Home > Articles > Programming > General Programming/Other Languages

  • Print
  • + Share This
This chapter is from the book

This chapter is from the book

Pascal Strings

I've included this section on strings because this feature of the language has a number of very confusing aspects. Under normal circumstances, Pascal strings are very easy to use. However, there happen to be a number of different kinds of Pascal strings, and that proliferation of types really cries out for a clear explanation.

Object Pascal has four different kinds of strings: ShortStrings, AnsiStrings, PChars, and WideStrings. All Object Pascal strings except WideStrings are, at heart, little more than an array of Char. A WideString is an array of WideChars. A Char is 8 bits in size, while a WideChar is 16 bits—going on 32 bits—in size. I will explain more about WideStrings and WideChars at the end of this section on strings.

The following code fragment gives you examples of the types of things you can do with a Char or a String. The code explicitly uses AnsiStrings, but most of it would work the same regardless of whether the variables S and S2 were declared as ShortStrings, PChars, or AnsiStrings. Of course, I will explain the differences among these three types later in this section. Here is the example:

var
  a, b: Char;
  S, S2: String;
begin
  S := `Sam';     // Valid: Set a string equal to a string literal
  S := `1';       // Valid: Set a string equal to character
  S := `';        // Valid: Set a string equal to an empty string literal
  a := `1';       // Valid: Set a Char equal to a character literal
  b := a;          // Valid: Set a Char equal to Char
  a := `Sam';     // Invalid: You can't set a Char equal to a string
  a := #65;       // Valid: Set a Char equal to a character literal
  a := Char(10);  // Valid: Set a Char equal to an integer converted to a char
  a := S[1];      // Valid: Set a Char equal to the first Char in a string
  S2 := `Sam'#10; // Valid: Set a string equal to a string with Char appended
  S := S + S2;    // Valid: Concatenate two strings
  if (S = S2) then
    ShowMessage(`S and S2 contain equivalent strings');
  if (S > S2) then
    ShowMessage(`S would appear in a dictionary after S2');
end;

The Pascal language originated in Europe, so strings follow the traditional European syntax and are set off with single rather than double quotes. The code shown here declares two Chars and two Strings. The first statement after the begin correctly sets the String equal to a string literal that contains three letters. You can also set a String equal to a string literal that contains a single character or no characters. You can set a Char equal to a single character such as a, b, A, or B. You cannot set a Char equal to a string such as Sam. You can, however, set a Char equal to the first character in a String, as in a := S[1]. You can also set a String equal to the 65th character in a character set by writing this syntax: a := #65. In the standard ANSI character set, the 65th character is a capital A, so this is equivalent to setting a Char equal to the letter A: a := `A';. The expression Char(10) is equivalent to the expression #10. Both expressions reference the 10th ANSI character, which is usually the linefeed character. It is also legal to append or insert characters into a string using the following syntax: S := `Sam'#10;. This adds a linefeed to the end of the string. Notice that the character is appended outside the closing quote.

C/C++, JAVA NOTE

In Java or C++ you would write "Sam\n" rather than `Sam'#10. The two statements are equivalent.

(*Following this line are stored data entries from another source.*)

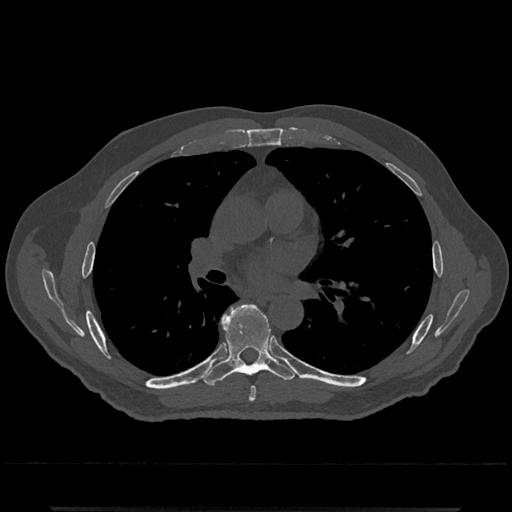
CT including the spine, one axial slice. Position 735 of 797 along the scan axis. Reconstruction kernel Br40s/3. 120 kVp. Bone window (W 1800 / L 400 HU). 0.5 mm slice thickness. 512 × 512 image matrix, field of view 393 × 393 mm. Male patient, age 67 years. Case-level facts recorded for this patient, not image findings: primary cancer: prostate.
Annotated regions visible in this slice (semi-automatic segmentation, software-assisted and operator-edited):
- T6 vertebra: bounding box [x1, y1, x2, y2] px = [249, 387, 256, 402]
- T7 vertebra: [203, 304, 296, 386]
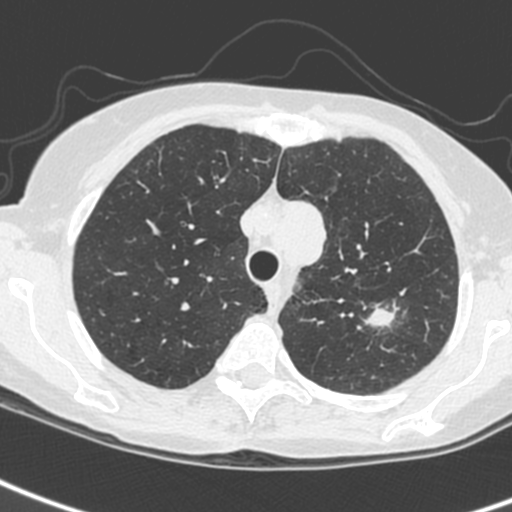
Low-dose screening chest CT, one axial slice. Slice 195 of 242 in the series (ordered by position). 120 kVp. Lung window (W 1500 / L -600 HU). 1.3 mm slice thickness. 512 × 512 image matrix, field of view 284 × 284 mm.
Annotated regions visible in this slice (expert manual segmentation):
- lesion 1 (tumor, upper lobe of left lung): bounding box <368,308,396,327> (left, top, right, bottom; pixels)
- lesion 3 (tumor, upper lobe of left lung): <293,200,327,266>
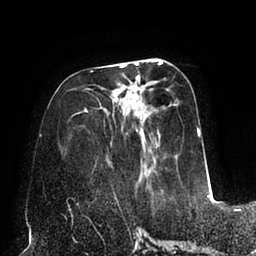
Breast MRI (dynamic contrast-enhanced), one axial slice; slice 34 of 94 in the series (ordered by position); cropped to one breast; dynamic contrast-enhanced series, time point 2 of 6 at this slice position (early post-contrast); 1.5 T; TE 2.5 ms, TR 5.2 ms; 256 × 256 image matrix, field of view 200 × 200 mm. Female patient.
Structures marked on this image (semi-automatically segmented with operator editing):
- enhancing-tissue mask used for the functional tumour volume (all voxels passing the contrast-enhancement thresholds inside the analysis volume; usually the tumour): bounding box [x1, y1, x2, y2] px = [69, 59, 201, 179]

Studying the examples in this section should give you some sense of how to use strings in your programs. Notice that in one of the examples, you can use the + operator to concatenate two strings. You can also use the < and > operators to test whether a String is larger than another String, and you can use the = operator to test whether two Strings point to identical sets of characters.

JAVA NOTE

The = operator in Pascal does the same thing as the String::equals method does in Java. You are not testing to see whether the strings point at the same memory; you are testing to see whether they point at strings that contain the same sets of characters.

ShortStrings

The ShortString is the oldest kind of Pascal string, and it is rarely in use today. A ShortString is essentially a glorified array of Char with a maximum length of 256 characters. The first byte, the length byte, designates the length of the string. ShortStrings are not null-terminated; their length is determined only by the length byte. Remember that the length byte takes up 1 of the 256 bytes in the string, so the longest possible ShortString contains 255 characters. The limitation on the length of a ShortString exists because the first byte is 8 bits in size, and you can fit only 256 possible values in 8 bits.

NOTE

ShortStrings are used mostly for backward compatibility with old Pascal code. However, you might use a ShortString if you need to be sure that a block of memory has a prescribed size. For instance, you know that ShortStrings are usually 256 bytes long, so if you want to create an array of 4 Strings and you want to be sure that it occupies exactly 1,024 bytes of memory, regardless of the length of each string (and assuming that each string is 255 characters in length or less), you might decide to use ShortStrings rather than AnsiStrings. ShortStrings can also be useful in variant records, as described in the later section of this chapter titled "Variant Records."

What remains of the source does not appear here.